Jimmy Swaggart Ministries hosts a show segment, “The Message of the Cross.” (Photo courtesy Family Worship Center)
The scandals cost Swaggart’s ministry millions — it dropped from $150 million in revenue during the mid-1980s to about $11 million in the 1990s, RNS reported at the time, and much of his television audience collapsed. The Family Worship Center Church, which could hold thousands, began to draw only a few hundred worshippers.
After a few months out of the pulpit, Swaggart, who was defrocked by the Assemblies of God, returned to ministry and remained active the rest of his life, preaching into his late 80s. Earlier this year, he joined the church’s gospel band at a camp meeting, his voice still clear and powerful.
“If you’re longing for a friend, loving and true,” he sang, sitting at a grand piano, “then turn to Jesus, he waits for you.”
That voice carried Swaggart, who was born March 15, 1935, in Ferriday, Louisiana, from the small Pentecostal churches he attended with his parents, W.L. and Minnie Bell Swaggart, to stadiums and revival meetings around the world. Swaggart began his ministry in 1955 and a few years later released his first album, “Some Golden Daybreak,” and would eventually sell more than 17 million recordings, according to his ministry bio.
He first began broadcasting with his radio show, “The Camp Meeting Hour,” in 1969, followed by the “Jimmy Swaggart Telecast” in 1973, which brought him to national prominence. He also has run a Bible teaching program, A Study in the World. He started the SonLife Radio network in 1995 and the SonLife Broadcasting Network in 2010, run by Jimmy Swaggart Ministries.

Jimmy Swaggart sits at the piano during a Family Worship Center event. (Photo courtesy Family Worship Center)

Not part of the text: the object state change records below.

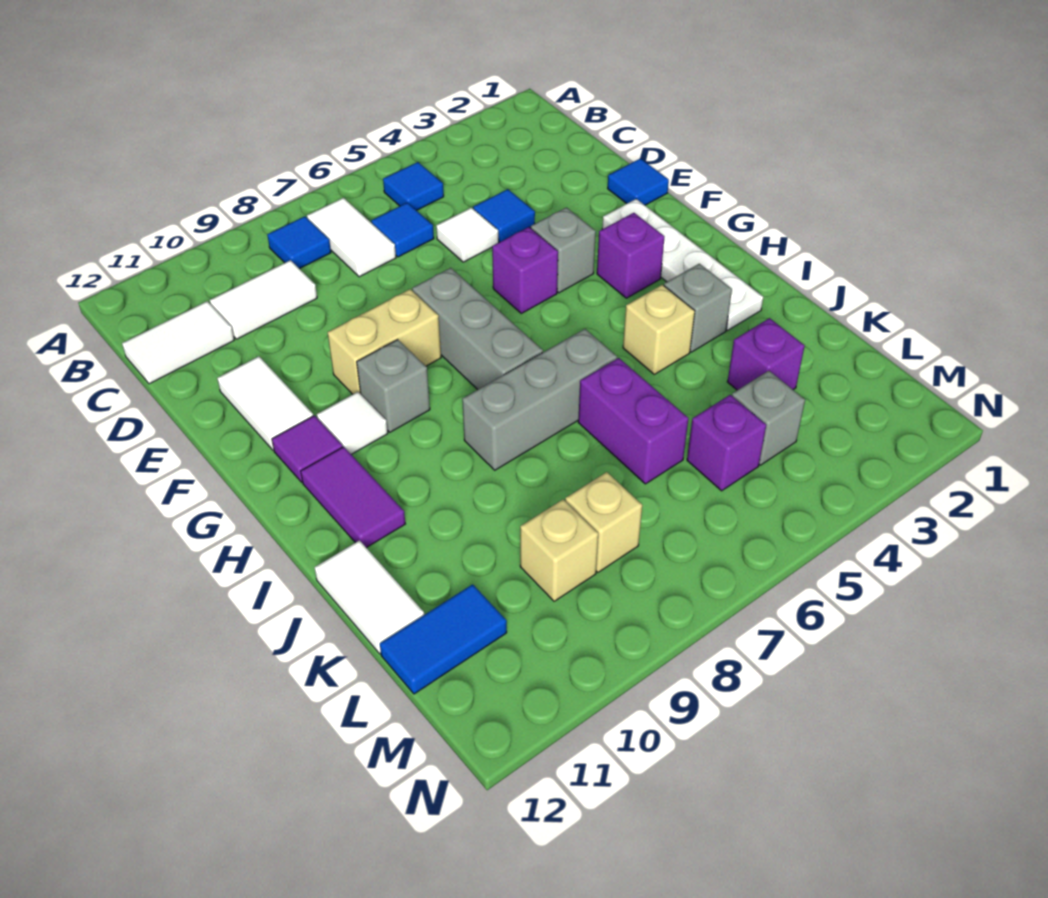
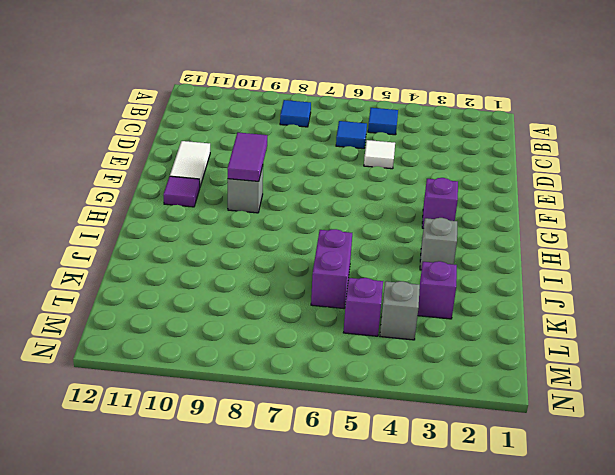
purple tile F9:G9 level 2 -> purple tile H11:I11 level 1
none -> white tile B7:C7 level 1
none -> white tile C9:C10 level 1
none -> white tile C11:C12 level 1
none -> blue tile D4 level 1

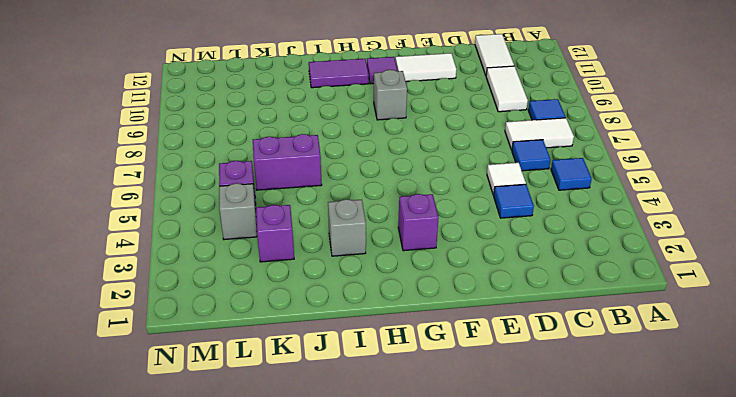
none -> blue tile E1 level 1
none -> white plate F2:I2 level 1
none -> grey brick F4 level 1
none -> purple brick F5 level 1

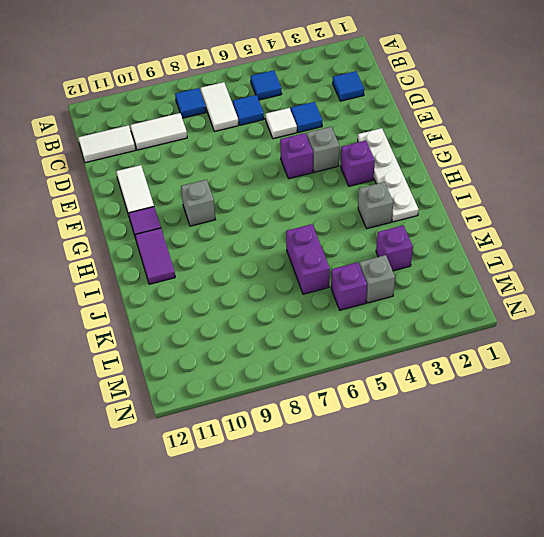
blue tile C2 level 1 -> blue tile E1 level 1
none -> grey brick F7:H7 level 1
none -> tan brick F8:F9 level 1
none -> white tile G10 level 1
none -> tan brick I4 level 1

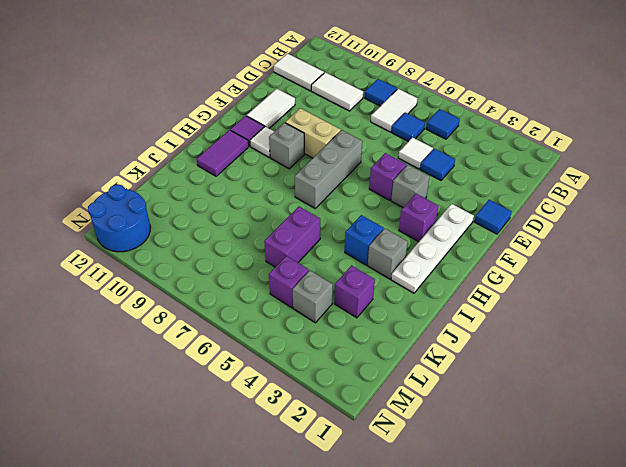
blue brick I4 level 1 -> tan brick I4 level 1
blue round brick M11:N12 level 1 -> none
none -> grey brick I6:I8 level 1
none -> white tile J12:K12 level 1
none -> tan brick L8 level 1
none -> tan brick L9 level 1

Swaggart also authored 100 books, including an Expositor’s Study Bible, which his ministry said had sold more than 4 million copies, and published The Evangelist magazine for five decades. This fall he will be inducted into the Southern Gospel Music Hall of Fame.
During his father’s hospitalization, Donnie Swaggart asked supporters to pray for his mother, Frances, saying she has been the rock of their family and has been by her husband’s side in the hospital room. The couple were married 72 years.
“My mother has always been the rock and the strength of our family and of this ministry. She is a woman of faith,” Donnie Swaggart said in a video update. “She is a woman of God.”
The younger Swaggart said his father had not been well in the days before his heart attack. The day before being taken to the hospital, he was so ill when Donnie Swaggart arrived to take him to a prayer meeting that the son encouraged the father to skip the gathering.
“No, I want to go pray,” Donnie Swaggart recalled his father saying. “I want to go pray.”